Читаем Сердце и камень полностью

И опять солнце. И снова липа в цвету. И дети на шелковице, и пчелы. Но они уже гудели только для Федора. Луке все было безразлично. Он уже не разговаривал, только время от времени морщился от боли, но не жаловался. Наверное, не хотел причинять боль другим. А в полдень третьего дня слабо шевельнул рукой, подозвал сыновей. Глаза его смотрели осмысленно, просительно.

— Федя, Василь. — прошелестел он, как увядшая трава. — Крест бы мне. Вон там дубовая колода под навесом. .

— Из этого дуба мы еще ворота с тобой вдвоем вытешем... — сказал Федор, и ему стало страшно своих слов: ведь это неправда.

Федор знал: отец никогда не был в большой дружбе с богом. И бог его никогда не тешил лаской. Отец больше, пожалуй, боялся бога. Потому и крест просил поставить. Бог — это как бы некое далекое начальство.

— Поставите крест, Федя?

— Поставим...

Потом Лука попрощался с сыновьями, родственниками, соседями. И еще кого-то звал. К самым отцовым губам приник головой Федор, наклонилась близко Одарка, пытаясь разобрать шепот. Она выпрямилась первой, но ничего не сказала.

Федор взглянул в ее встревоженные глаза, на отцовы уста и тоже понял.

— Настя, Настя, — звал Лука свою первую жену.

И кто знает, звал он ее еще по эту или же по ту сторону межи...

Вечером приехал Никодим, теперь самый старший из Кущей. Большой, могучий. В Кущевом роду одного сына всегда называли Никодимом. Никодим Кущ — это далекий прадед, знаменитый запорожский казак, зарубивший саблей двадцать татарских лазутчиков, подкрадывавшихся к сонной Сечи.

Утром сыновья пересыпали жито из гроба в мешки, его пять лет назад сам Лука поставил на чердак. С тех пор гроб служил ему кадкой для хранения зерна.

Потом Василь тронул своей-левой рукой сначала одного, а потом другого брата.

— Сейчас поп придет. Бабы так хотят. Так что вы... Вы коммунисты...

Федор и Никодим вышли со двора. За калиткой разминулись с попом. И хотя Фёдор едва ответил на его приветствие, поп вступил во двор важно. Сейчас он был убежден в своем превосходстве.

Федор и Никодим вернулись, когда попа уже не было.

Схоронили Луку на новом кладбище, на том месте, где когда-то была его нива. А через несколько недель на могилке зазеленели, закудрявились густые всходы.


ГЛАВА ЧЕТВЕРТАЯ


Ой, верше, мiй верше, Мiй зелений верше, Юж мi так не буде, Юж мi так не буде, Як мi било перше.

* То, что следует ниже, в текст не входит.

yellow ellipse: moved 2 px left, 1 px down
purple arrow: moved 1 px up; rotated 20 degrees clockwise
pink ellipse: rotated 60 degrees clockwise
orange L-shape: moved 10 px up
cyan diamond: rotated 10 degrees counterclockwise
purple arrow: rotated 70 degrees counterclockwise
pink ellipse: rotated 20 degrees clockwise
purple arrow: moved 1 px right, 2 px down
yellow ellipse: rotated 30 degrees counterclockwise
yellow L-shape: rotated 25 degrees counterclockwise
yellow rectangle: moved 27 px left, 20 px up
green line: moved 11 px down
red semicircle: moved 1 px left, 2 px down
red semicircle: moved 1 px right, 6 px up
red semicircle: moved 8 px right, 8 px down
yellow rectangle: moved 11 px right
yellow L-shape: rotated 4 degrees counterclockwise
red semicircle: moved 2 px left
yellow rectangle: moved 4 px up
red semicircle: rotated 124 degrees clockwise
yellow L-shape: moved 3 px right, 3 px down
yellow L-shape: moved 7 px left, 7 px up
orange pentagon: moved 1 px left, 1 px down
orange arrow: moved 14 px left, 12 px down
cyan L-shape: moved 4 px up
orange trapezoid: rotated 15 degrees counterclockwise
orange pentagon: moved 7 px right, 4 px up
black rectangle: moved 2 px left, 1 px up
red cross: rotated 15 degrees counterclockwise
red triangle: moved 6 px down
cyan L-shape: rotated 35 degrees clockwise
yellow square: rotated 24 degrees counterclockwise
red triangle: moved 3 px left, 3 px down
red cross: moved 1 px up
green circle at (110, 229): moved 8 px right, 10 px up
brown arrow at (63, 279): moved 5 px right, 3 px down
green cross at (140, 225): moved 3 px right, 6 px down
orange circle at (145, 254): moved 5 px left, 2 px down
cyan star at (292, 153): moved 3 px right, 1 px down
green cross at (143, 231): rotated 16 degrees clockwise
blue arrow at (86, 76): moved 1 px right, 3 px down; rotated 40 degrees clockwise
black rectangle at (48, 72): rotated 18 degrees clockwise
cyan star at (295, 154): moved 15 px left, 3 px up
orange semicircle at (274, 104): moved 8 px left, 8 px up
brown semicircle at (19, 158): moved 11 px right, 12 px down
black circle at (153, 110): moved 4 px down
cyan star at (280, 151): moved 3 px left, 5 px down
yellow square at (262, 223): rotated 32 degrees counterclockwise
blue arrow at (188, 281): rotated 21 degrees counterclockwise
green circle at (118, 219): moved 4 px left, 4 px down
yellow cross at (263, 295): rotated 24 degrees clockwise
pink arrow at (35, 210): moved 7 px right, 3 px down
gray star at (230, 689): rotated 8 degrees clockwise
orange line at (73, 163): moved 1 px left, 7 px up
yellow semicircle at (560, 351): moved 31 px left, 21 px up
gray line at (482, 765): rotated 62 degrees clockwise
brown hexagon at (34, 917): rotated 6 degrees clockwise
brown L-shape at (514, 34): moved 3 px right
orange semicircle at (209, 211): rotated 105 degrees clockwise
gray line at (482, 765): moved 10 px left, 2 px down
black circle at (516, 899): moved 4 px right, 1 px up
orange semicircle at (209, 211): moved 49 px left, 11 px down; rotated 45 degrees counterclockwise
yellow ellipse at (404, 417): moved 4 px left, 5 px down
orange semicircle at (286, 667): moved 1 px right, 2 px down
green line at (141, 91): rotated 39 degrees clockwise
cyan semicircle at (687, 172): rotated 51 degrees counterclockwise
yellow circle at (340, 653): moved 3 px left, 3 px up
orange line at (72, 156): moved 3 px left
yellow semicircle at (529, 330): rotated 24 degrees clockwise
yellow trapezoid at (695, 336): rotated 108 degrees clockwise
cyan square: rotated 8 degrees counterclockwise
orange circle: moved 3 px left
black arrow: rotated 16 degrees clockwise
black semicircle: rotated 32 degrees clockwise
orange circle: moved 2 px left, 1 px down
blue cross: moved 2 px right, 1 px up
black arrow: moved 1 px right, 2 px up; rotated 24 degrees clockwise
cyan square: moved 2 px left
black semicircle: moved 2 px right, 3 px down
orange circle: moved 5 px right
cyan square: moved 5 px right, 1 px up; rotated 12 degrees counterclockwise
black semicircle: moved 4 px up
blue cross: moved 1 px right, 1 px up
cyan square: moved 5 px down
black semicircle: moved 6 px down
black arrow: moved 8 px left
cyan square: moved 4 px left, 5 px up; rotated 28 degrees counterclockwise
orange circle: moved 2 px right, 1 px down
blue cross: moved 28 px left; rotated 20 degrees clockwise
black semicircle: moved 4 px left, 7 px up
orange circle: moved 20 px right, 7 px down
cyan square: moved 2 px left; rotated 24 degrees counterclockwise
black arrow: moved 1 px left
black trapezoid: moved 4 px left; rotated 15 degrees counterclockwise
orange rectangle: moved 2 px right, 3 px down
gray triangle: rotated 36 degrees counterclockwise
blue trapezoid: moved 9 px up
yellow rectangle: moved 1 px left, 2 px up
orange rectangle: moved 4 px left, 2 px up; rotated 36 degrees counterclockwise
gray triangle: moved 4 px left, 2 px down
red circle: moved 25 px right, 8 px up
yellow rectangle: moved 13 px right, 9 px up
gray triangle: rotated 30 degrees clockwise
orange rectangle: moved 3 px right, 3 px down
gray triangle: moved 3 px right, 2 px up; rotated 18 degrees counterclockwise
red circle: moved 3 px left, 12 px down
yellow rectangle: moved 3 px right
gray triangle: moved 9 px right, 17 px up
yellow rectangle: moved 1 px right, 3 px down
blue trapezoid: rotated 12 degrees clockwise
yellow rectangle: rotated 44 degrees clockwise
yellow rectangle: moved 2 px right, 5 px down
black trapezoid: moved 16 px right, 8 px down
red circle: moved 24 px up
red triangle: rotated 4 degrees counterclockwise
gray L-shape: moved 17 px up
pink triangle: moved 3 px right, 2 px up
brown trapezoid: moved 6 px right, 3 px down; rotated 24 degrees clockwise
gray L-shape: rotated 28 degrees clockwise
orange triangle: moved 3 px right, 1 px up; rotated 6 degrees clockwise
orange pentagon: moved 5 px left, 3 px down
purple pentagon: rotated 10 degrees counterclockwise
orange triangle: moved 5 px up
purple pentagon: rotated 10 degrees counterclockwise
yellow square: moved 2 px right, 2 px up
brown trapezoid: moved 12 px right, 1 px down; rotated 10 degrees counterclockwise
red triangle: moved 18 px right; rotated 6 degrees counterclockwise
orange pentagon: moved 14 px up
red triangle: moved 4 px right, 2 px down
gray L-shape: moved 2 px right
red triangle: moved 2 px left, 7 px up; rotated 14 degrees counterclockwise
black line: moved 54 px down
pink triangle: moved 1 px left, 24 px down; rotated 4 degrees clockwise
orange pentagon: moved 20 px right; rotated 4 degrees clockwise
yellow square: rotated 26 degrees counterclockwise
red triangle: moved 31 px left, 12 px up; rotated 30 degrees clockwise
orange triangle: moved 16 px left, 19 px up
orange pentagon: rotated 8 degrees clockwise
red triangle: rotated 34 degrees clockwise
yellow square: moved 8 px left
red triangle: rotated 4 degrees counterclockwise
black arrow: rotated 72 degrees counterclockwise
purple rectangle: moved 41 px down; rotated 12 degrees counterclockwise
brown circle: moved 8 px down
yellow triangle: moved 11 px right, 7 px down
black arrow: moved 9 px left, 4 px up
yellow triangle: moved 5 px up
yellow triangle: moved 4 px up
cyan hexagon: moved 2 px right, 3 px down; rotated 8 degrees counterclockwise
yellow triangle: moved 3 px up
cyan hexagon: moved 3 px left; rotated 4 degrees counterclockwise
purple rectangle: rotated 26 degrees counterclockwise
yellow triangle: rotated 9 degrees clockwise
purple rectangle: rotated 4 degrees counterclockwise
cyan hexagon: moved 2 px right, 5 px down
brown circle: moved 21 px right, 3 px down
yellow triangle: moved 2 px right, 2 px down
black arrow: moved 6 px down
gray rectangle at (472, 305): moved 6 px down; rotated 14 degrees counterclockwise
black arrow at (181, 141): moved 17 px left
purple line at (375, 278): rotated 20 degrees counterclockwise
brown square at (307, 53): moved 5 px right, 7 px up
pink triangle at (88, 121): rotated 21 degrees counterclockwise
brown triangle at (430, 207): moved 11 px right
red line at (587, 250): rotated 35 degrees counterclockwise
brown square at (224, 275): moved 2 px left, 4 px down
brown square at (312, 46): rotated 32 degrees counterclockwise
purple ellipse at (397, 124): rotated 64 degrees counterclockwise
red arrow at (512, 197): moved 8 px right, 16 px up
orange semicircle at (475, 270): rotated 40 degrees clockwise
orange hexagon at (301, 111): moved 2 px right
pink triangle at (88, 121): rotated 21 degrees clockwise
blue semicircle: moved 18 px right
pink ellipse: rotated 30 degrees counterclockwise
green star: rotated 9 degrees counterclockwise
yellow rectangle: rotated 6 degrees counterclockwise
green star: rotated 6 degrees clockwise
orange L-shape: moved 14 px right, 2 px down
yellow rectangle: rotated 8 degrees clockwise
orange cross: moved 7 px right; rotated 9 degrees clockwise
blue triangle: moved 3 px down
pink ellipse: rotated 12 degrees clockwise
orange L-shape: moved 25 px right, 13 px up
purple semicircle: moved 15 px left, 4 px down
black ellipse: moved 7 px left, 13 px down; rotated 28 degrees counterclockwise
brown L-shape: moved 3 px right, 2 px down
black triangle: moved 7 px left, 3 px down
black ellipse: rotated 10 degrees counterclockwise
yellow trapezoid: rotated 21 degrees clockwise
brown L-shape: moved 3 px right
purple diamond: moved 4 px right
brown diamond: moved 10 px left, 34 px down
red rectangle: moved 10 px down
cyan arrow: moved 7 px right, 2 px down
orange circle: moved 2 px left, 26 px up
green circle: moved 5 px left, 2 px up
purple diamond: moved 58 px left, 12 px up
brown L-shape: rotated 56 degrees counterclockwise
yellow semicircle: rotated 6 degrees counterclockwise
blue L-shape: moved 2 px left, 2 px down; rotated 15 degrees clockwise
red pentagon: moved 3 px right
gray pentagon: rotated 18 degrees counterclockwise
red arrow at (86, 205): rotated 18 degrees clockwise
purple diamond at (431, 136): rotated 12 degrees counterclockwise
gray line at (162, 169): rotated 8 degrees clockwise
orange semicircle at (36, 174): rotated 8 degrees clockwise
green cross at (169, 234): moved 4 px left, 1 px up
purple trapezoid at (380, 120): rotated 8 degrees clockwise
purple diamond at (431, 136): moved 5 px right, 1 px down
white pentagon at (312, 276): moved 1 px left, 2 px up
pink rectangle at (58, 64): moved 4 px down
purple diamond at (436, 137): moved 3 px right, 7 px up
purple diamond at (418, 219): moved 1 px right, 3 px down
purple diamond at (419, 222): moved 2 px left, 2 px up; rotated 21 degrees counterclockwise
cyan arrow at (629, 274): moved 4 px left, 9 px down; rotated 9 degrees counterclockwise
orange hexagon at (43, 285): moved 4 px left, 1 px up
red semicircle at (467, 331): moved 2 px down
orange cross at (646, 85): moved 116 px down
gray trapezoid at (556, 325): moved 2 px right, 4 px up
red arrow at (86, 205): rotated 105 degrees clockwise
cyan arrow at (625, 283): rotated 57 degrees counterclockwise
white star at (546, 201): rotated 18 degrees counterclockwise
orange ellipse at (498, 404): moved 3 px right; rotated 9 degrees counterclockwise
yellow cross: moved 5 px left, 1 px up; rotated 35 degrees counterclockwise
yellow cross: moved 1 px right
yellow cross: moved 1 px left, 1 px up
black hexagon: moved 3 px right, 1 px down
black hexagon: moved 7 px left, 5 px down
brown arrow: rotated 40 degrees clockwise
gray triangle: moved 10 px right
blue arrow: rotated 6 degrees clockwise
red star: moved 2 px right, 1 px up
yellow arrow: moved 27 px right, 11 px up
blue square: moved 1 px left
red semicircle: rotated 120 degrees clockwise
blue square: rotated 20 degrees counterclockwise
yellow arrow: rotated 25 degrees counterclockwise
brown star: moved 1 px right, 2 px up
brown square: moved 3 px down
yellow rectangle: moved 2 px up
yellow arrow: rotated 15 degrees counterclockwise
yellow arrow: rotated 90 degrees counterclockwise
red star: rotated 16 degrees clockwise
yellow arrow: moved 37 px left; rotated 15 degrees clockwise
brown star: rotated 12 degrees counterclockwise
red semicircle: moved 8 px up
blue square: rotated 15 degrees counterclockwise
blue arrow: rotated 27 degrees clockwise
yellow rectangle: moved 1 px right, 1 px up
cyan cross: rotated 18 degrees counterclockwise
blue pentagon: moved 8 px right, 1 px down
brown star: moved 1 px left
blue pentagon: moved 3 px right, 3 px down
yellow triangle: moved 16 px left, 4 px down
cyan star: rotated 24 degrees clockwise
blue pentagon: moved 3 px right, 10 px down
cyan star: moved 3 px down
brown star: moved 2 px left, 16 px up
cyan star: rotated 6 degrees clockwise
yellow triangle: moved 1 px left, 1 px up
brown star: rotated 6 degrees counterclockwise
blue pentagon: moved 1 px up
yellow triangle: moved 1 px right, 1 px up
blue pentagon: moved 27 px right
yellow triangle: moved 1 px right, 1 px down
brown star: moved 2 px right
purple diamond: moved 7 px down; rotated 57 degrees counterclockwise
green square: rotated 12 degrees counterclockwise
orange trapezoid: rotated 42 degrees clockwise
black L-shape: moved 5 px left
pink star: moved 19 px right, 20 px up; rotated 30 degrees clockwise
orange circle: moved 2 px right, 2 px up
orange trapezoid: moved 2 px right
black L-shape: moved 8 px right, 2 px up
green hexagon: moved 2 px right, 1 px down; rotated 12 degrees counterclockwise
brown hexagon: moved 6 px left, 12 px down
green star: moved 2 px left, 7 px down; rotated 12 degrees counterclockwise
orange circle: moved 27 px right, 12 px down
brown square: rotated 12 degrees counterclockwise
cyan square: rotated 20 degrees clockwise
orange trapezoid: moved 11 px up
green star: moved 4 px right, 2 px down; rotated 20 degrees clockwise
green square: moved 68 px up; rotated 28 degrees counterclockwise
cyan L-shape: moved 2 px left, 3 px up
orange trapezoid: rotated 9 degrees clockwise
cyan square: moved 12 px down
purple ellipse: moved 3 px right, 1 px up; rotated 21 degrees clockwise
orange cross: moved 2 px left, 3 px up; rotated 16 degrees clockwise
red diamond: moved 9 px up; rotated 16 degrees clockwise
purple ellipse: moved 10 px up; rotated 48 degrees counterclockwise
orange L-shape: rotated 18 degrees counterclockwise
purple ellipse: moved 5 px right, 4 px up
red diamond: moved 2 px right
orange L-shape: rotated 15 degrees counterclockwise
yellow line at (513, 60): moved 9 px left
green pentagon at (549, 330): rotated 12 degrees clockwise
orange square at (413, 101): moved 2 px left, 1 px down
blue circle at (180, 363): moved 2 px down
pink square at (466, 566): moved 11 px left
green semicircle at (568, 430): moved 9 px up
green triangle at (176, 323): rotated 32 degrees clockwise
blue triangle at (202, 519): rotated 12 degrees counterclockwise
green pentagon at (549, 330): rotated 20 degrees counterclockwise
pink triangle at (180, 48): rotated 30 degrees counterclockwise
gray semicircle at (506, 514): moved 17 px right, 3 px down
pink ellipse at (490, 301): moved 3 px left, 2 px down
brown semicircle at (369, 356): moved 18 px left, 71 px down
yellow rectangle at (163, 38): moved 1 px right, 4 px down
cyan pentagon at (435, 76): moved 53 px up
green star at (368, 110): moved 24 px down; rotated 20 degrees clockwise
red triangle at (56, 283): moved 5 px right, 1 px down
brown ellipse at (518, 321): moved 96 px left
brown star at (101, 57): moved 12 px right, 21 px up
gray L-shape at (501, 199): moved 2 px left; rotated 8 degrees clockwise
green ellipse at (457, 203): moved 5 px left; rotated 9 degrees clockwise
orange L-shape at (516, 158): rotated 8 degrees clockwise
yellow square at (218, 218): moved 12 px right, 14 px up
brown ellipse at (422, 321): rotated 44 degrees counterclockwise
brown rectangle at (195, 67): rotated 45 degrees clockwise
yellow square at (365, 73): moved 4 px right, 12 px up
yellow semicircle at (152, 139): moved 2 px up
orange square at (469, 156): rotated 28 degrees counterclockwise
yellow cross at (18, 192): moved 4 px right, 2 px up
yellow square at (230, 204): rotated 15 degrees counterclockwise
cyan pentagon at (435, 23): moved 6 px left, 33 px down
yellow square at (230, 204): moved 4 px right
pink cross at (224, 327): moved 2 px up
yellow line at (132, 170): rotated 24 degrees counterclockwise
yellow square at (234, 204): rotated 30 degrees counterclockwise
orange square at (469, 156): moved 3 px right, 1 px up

И хоть стояла она не на зеленом верху, а на лугу меж сонных отав, и хоть раньше ей не было лучше, чем теперь, но Яринка пела так рьяно, что даже телята перестали щипать траву и обступили ее кружком. Яринка понимала: им нравилась ее песня. Да разве только им! Все здесь заслушиваются ее пением. Все — и друзья и добрые знакомые. Вот и сейчас наклонила головку, прищурила от удовольствия глаза маленькая камышевка на былинке. Забрел в густую траву колокольчик, стоит неподвижно и тоже слушает. А Яринка ласково льнула ко всем, дарила песней, взглядом и чуточку-чуточку, всего одну капельку кокетничала сама с собой, гордясь таким близким знакомством.

Девушка не подозревала, что сегодня круг ее слушателей увеличился. По тропинке между камышами шел с больним чемоданом длиннолицый хлопец. Фуражку он нес в руке, и ветер лохматил черные волосы, а в них — одна длинная седая прядь. Хлопец шагал все быстрее, быстрее, уже и тропинка не поспевала падать ему под ноги своими витками, и он орошал мокрой травой новые, недешевые ботинки. Тяжелый чемодан оттягивал руку, почти волочился в траве.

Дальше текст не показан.